Greed Prevents Good


Dacher Keltner is a professor of psychology at the University of California, Berkeley, and the faculty director of the Greater Good Science Center. Paul Piff is a research scientist and Ph.D. candidate in psychology at U.C. Berkeley.

In 1986, Ivan Boesky spoke here at our university and proclaimed “greed is healthy.” Lore has it that Boesky and this speech inspired the Gordon Gekko character in Oliver Stone’s “Wall Street,” and the “Greed is … good” speech. Now, some 25 years later, seven studies we conducted, some on this same campus, have proved the opposite, that greed, far from being good, undermines moral behavior.

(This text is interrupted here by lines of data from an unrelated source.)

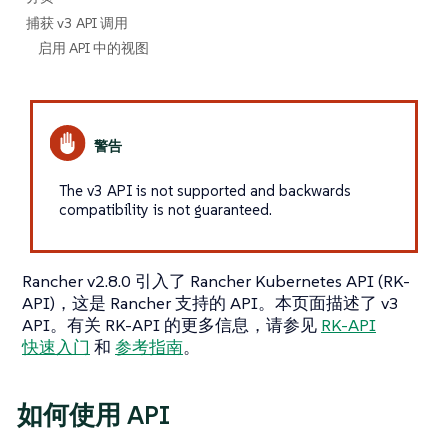
捕获 v3 API 调用
启用 API 中的视图
The v3 API is not supported and backwards
compatibility is not guaranteed.
Rancher v2.8.0 引入了 Rancher Kubernetes API (RK-
API)，这是 Rancher 支持的 API。本页面描述了 v3
API。有关 RK-API 的更多信息，请参见
RK-API
快速入门
和
参考指南
。
如何使用 API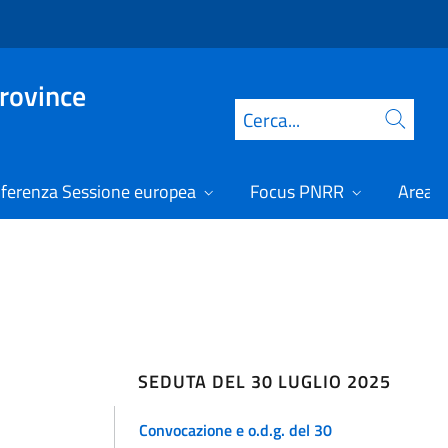
Province
Cerca
ferenza Sessione europea
Focus PNRR
Area r
SEDUTA DEL 30 LUGLIO 2025
Convocazione e o.d.g. del 30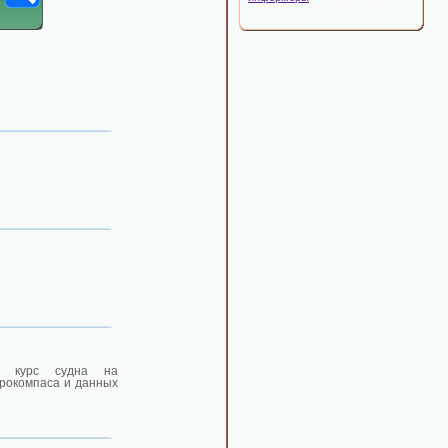
ий курс судна на
ирокомпаса и данных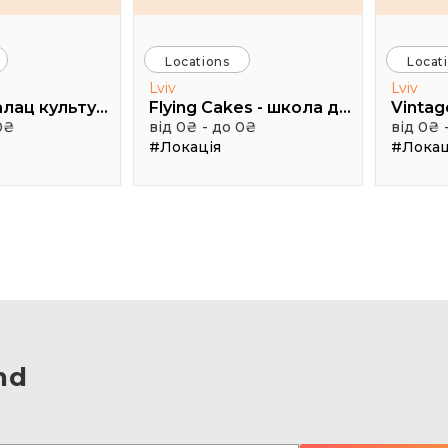
Locations
Locat
Lviv
Lviv
Міський палац культури імені Гната Хоткевича, мала зала
Flying Cakes - школа дизайну
Vintag
0₴
від 0₴ - до 0₴
від 0₴ 
#Локація
#Локац
nd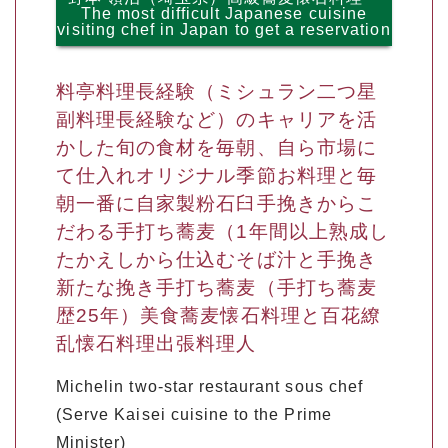
The most difficult Japanese cuisine
visiting chef in Japan to get a reservation
料亭料理長経験（ミシュラン二つ星
副料理長経験など）のキャリアを活
かした旬の食材を毎朝、自ら市場に
て仕入れオリジナル季節お料理と毎
朝一番に自家製粉石臼手挽きからこ
だわる手打ち蕎麦（1年間以上熟成し
たかえしから仕込むそば汁と手挽き
新たな挽き手打ち蕎麦（手打ち蕎麦
歴25年）美食蕎麦懐石料理と百花繚
乱懐石料理出張料理人
Michelin two-star restaurant sous chef
(Serve Kaisei cuisine to the Prime
Minister)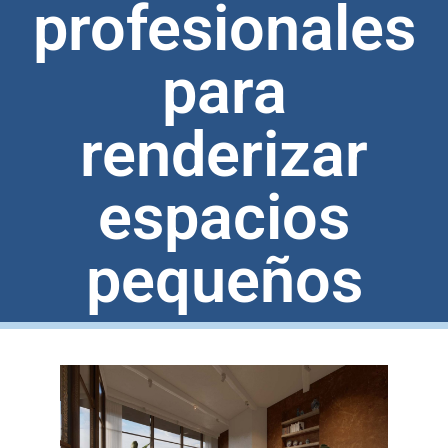
profesionales
para
renderizar
espacios
pequeños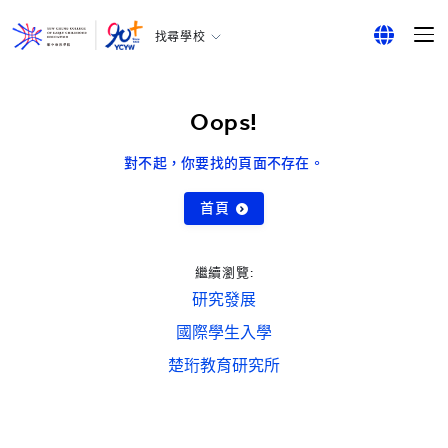
找尋學校
耀中幼教學院
English
所有耀中耀華學校
繁體中文
Oops!
简体中文
對不起，你要找的頁面不存在。
首頁
繼續瀏覽:
研究發展
國際學生入學
楚珩教育研究所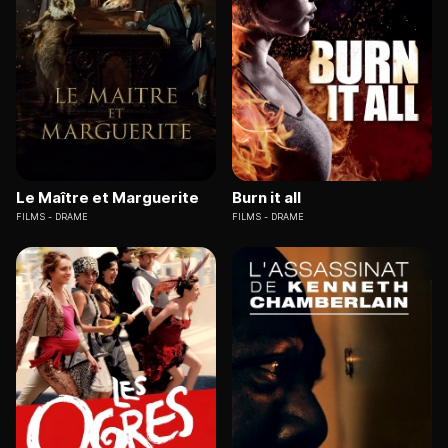
Le Maître et Marguerite
Burn it all
FILMS
DRAME
FILMS
DRAME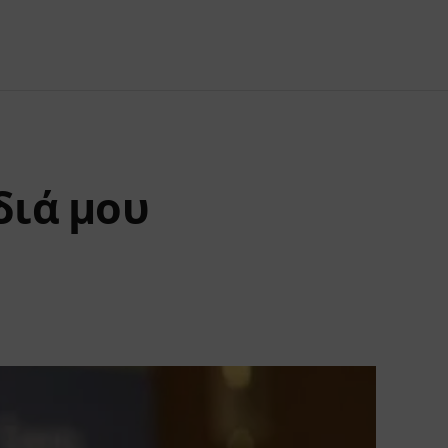
διά μου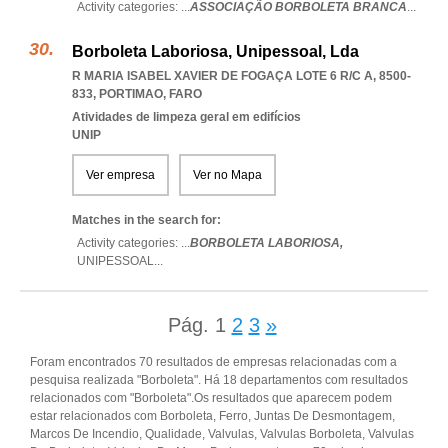
Activity categories: ...
ASSOCIAÇÃO BORBOLETA BRANCA
...
Borboleta Laboriosa, Unipessoal, Lda
R MARIA ISABEL XAVIER DE FOGAÇA LOTE 6 R/C A, 8500-
833
,
PORTIMAO
,
FARO
Atividades de limpeza geral em edifícios
UNIP
Ver empresa
Ver no Mapa
Matches in the search for:
Activity categories: ...
BORBOLETA LABORIOSA,
UNIPESSOAL
...
Pág.
1
2
3
»
Foram encontrados 70 resultados de empresas relacionadas com a
pesquisa realizada "Borboleta". Há 18 departamentos com resultados
relacionados com "Borboleta".Os resultados que aparecem podem
estar relacionados com Borboleta, Ferro, Juntas De Desmontagem,
Marcos De Incendio, Qualidade, Valvulas, Valvulas Borboleta, Valvulas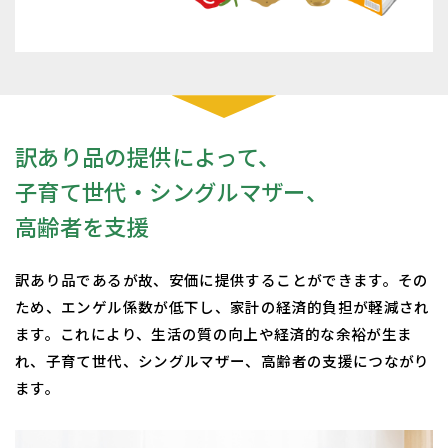
訳あり品の提供によって、
子育て世代・シングルマザー、
高齢者を支援
訳あり品であるが故、安価に提供することができます。その
ため、エンゲル係数が低下し、家計の経済的負担が軽減され
ます。これにより、生活の質の向上や経済的な余裕が生ま
れ、子育て世代、シングルマザー、高齢者の支援につながり
ます。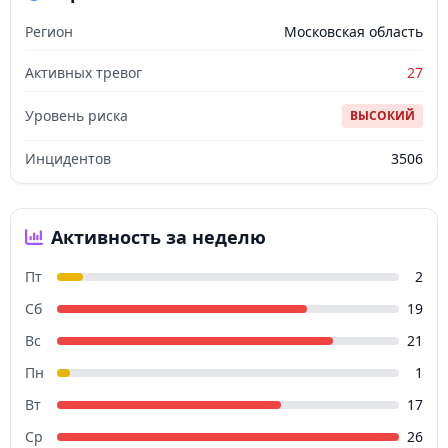
Регион
Московская область
Активных тревог
27
Уровень риска
ВЫСОКИЙ
Инцидентов
3506
Активность за неделю
Пт
2
Сб
19
Вс
21
Пн
1
Вт
17
Ср
26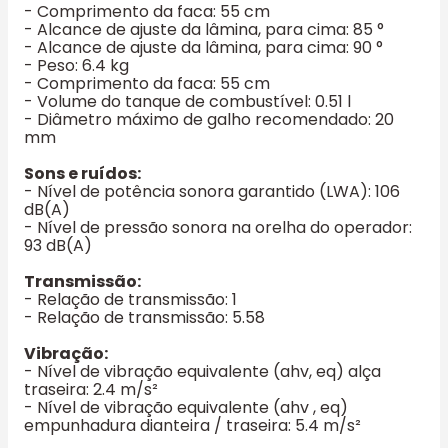
- Comprimento da faca: 55 cm
- Alcance de ajuste da lâmina, para cima: 85 °
- Alcance de ajuste da lâmina, para cima: 90 °
- Peso: 6.4 kg
- Comprimento da faca: 55 cm
- Volume do tanque de combustível: 0.51 l
- Diâmetro máximo de galho recomendado: 20
mm
Sons e ruídos:
- Nível de potência sonora garantido (LWA): 106
dB(A)
- Nível de pressão sonora na orelha do operador:
93 dB(A)
Transmissão:
- Relação de transmissão: 1
- Relação de transmissão: 5.58
Vibração:
- Nível de vibração equivalente (ahv, eq) alça
traseira: 2.4 m/s²
- Nível de vibração equivalente (ahv , eq)
empunhadura dianteira / traseira: 5.4 m/s²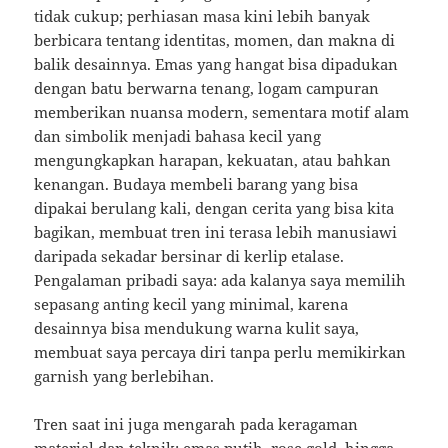
tidak cukup; perhiasan masa kini lebih banyak
berbicara tentang identitas, momen, dan makna di
balik desainnya. Emas yang hangat bisa dipadukan
dengan batu berwarna tenang, logam campuran
memberikan nuansa modern, sementara motif alam
dan simbolik menjadi bahasa kecil yang
mengungkapkan harapan, kekuatan, atau bahkan
kenangan. Budaya membeli barang yang bisa
dipakai berulang kali, dengan cerita yang bisa kita
bagikan, membuat tren ini terasa lebih manusiawi
daripada sekadar bersinar di kerlip etalase.
Pengalaman pribadi saya: ada kalanya saya memilih
sepasang anting kecil yang minimal, karena
desainnya bisa mendukung warna kulit saya,
membuat saya percaya diri tanpa perlu memikirkan
garnish yang berlebihan.
Tren saat ini juga mengarah pada keragaman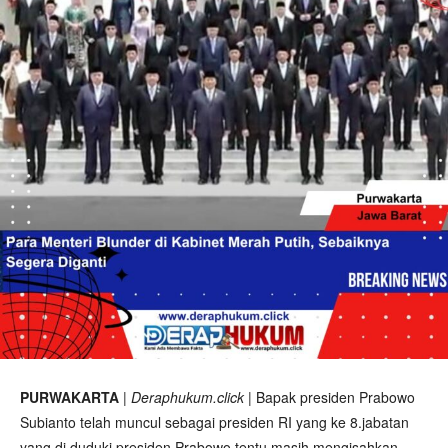
PURWAKARTA
|
Deraphukum.click
| Bapak presiden Prabowo
Subianto telah muncul sebagai presiden RI yang ke 8.jabatan
yang di duduki presiden Prabowo tentu masih mengisahkan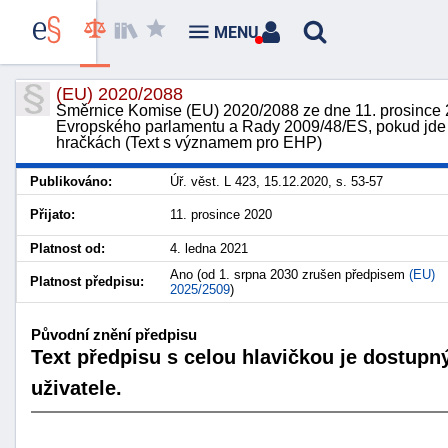
MENU
(EU) 2020/2088
Směrnice Komise (EU) 2020/2088 ze dne 11. prosince 20
Evropského parlamentu a Rady 2009/48/ES, pokud jde 
hračkách (Text s významem pro EHP)
Publikováno:
Úř. věst. L 423, 15.12.2020, s. 53-57
Přijato:
11. prosince 2020
Platnost od:
4. ledna 2021
Ano (od 1. srpna 2030 zrušen předpisem
(EU)
Platnost předpisu:
2025/2509
)
Původní znění předpisu
Text předpisu s celou hlavičkou je dostupn
uživatele.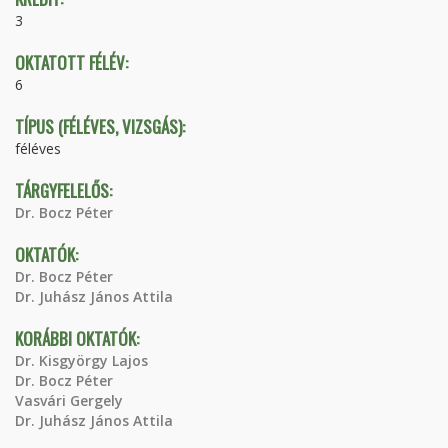
3
OKTATOTT FÉLÉV:
6
TÍPUS (FÉLÉVES, VIZSGÁS):
féléves
TÁRGYFELELŐS:
Dr. Bocz Péter
OKTATÓK:
Dr. Bocz Péter
Dr. Juhász János Attila
KORÁBBI OKTATÓK:
Dr. Kisgyörgy Lajos
Dr. Bocz Péter
Vasvári Gergely
Dr. Juhász János Attila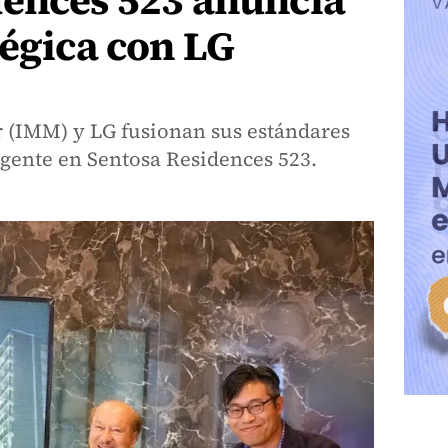
dences 523 anuncia
tégica con LG
 (IMM) y LG fusionan sus estándares
ligente en Sentosa Residences 523.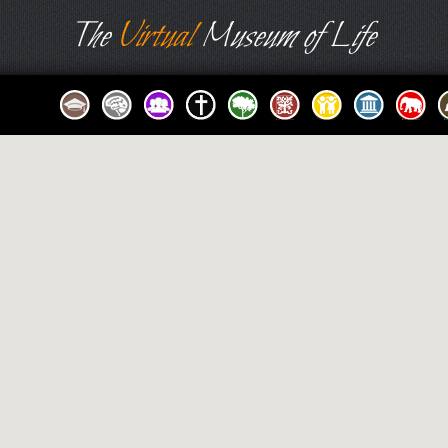
The
Virtual
Museum of Life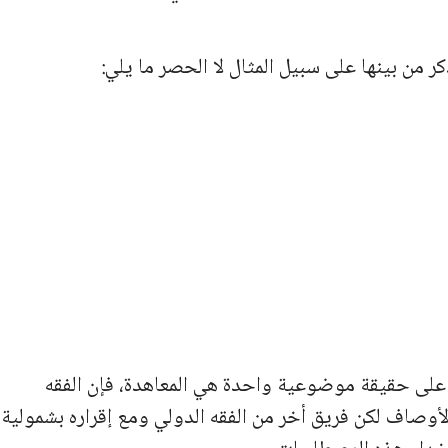
 من بينها على سبيل المثال لا الحصر ما يلي:
لة على حقيقة موضوعية واحدة هي المعاهدة، فإن الفقه
أوصاف لكن فريق أخر من الفقه الدولي ومع إقراره بشمولية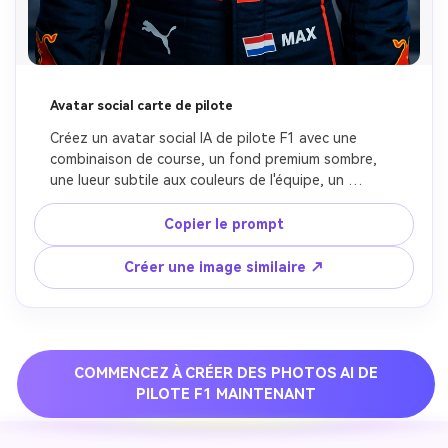
Avatar social carte de pilote
Créez un avatar social IA de pilote F1 avec une 
combinaison de course, un fond premium sombre, 
une lueur subtile aux couleurs de l'équipe, un 
éclairage à contraste net, une expression confiante 
et cool, et un cadrage net adapté mobile pour les 
Copier le prompt
photos de profil et couvertures de story, look de 
sports mécaniques ultra réaliste, préserver le visage 
Créer une image similaire ↗
original.
COMMENCEZ À CRÉER DES PHOTOS AI DE
PILOTE F1 MAINTENANT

Wealthier subjects even took more candy from a jar that was ostensibly for children.In this research we looked at the ethical conduct among society’s haves and have-nots. In one study we found that wealthier subjects cheated more. After five apparently random rolls of a computer die for a chance to win some cash, wealthier participants were more likely to report scores higher than 12 — even though the game was rigged so that scores higher than 12 were impossible. When we positioned assistants at four-way traffic stops and pedestrian zones, wealthy drivers in high-priced cars were more likely to cut off other drivers or ignore pedestrians. In still other studies, the wealthy were more likely to lie in negotiations and endorse unethical behavior at work, like deceiving clients for profit. Wealthier subjects even took more candy from a jar that was ostensibly for children.